Konrad Sarah K, Miller Scott N
University of Wyoming, Ecosystem Science and Management, Dept. 3354, Laramie, WY 82071, USA.
Geospat Health. 2012 Nov;7(1):15-20. doi: 10.4081/gh.2012.100.
A geographical information systems model that identifies regions of the United States of America (USA) susceptible to West Nile virus (WNV) transmission risk is presented. This system has previously been calibrated and tested in the western USA; in this paper we use datasets of WNV-killed birds from South Carolina and Connecticut to test the model in the eastern USA. Because their response to WNV infection is highly predictable, American crows were chosen as the primary source for model calibration and testing. Where crow data are absent, other birds are shown to be an effective substitute. Model results show that the same calibrated model demonstrated to work in the western USA has the same predictive ability in the eastern USA, allowing for a continental-scale evaluation of the transmission risk of WNV at a daily time step. The calibrated model is independent of mosquito species and requires inputs of only local maximum and minimum temperatures. Of benefit to the general public and vector control districts, the model predicts the onset of seasonal transmission risk, although it is less effective at identifying the end of the transmission risk season.

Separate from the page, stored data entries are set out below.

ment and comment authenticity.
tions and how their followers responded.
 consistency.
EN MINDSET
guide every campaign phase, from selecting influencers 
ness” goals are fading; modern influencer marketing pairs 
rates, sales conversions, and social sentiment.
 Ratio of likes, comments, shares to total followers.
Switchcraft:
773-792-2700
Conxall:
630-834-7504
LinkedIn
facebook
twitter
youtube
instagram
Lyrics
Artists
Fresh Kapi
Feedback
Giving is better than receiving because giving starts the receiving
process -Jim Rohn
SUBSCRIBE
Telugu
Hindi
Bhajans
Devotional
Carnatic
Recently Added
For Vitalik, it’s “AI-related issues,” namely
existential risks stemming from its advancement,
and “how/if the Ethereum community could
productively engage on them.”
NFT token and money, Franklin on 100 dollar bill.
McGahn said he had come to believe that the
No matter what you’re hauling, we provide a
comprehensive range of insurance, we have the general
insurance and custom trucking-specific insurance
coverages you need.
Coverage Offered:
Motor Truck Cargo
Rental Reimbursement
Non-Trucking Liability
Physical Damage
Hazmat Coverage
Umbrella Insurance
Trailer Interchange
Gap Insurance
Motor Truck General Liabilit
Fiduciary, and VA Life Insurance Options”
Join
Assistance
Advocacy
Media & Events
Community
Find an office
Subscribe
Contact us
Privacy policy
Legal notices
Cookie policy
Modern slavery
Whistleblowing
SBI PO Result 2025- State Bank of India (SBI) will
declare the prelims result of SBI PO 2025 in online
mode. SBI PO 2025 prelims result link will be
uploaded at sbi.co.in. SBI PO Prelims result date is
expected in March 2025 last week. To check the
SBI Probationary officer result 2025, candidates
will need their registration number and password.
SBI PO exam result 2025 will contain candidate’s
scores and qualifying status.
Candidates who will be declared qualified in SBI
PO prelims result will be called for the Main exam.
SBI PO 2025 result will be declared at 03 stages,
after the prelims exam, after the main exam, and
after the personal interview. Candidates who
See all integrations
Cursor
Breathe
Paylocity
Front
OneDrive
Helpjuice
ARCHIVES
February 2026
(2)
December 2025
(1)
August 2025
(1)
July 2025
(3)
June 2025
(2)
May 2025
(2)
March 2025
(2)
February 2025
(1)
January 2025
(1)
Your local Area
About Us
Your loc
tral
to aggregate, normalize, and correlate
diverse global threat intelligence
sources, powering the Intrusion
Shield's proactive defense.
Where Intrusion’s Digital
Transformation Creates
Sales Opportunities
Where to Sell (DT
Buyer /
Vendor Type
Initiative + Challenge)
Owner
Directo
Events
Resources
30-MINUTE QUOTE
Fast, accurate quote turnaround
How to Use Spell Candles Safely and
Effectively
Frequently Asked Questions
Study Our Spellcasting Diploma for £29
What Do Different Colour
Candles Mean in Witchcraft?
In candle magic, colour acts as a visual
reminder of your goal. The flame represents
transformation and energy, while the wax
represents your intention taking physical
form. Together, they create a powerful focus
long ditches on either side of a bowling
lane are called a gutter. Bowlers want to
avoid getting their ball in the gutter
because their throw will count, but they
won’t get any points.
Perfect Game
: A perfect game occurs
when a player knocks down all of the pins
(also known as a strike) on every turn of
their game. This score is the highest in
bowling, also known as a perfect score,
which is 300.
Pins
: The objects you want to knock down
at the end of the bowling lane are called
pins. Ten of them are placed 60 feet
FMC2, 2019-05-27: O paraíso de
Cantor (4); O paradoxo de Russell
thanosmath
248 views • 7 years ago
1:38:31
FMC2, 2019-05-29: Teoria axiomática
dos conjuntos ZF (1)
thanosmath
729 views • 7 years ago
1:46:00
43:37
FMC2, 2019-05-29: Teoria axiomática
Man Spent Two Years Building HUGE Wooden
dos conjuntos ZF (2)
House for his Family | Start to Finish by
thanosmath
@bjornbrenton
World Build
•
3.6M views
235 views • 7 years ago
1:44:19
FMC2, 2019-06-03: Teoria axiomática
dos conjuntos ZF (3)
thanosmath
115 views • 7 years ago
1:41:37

本文介绍了一种地理信息系统模型,该模型可识别美国易受西尼罗河病毒(WNV)传播风险影响的地区。该系统此前已在美国西部进行了校准和测试;在本文中,我们使用来自南卡罗来纳州和康涅狄格州的WNV致死鸟类数据集,在美国东部对该模型进行测试。由于美国乌鸦对WNV感染的反应具有高度可预测性,因此被选为模型校准和测试的主要数据来源。在没有乌鸦数据的地方,其他鸟类也被证明是一种有效的替代数据。模型结果表明,在美国西部证明有效的同一校准模型在美国东部具有相同的预测能力,从而能够在每日时间步长上对WNV的传播风险进行大陆尺度的评估。校准后的模型与蚊种无关,仅需要当地最高和最低温度作为输入。该模型对公众和病媒控制区有益,它可以预测季节性传播风险的开始,不过在识别传播风险季节结束方面效果较差。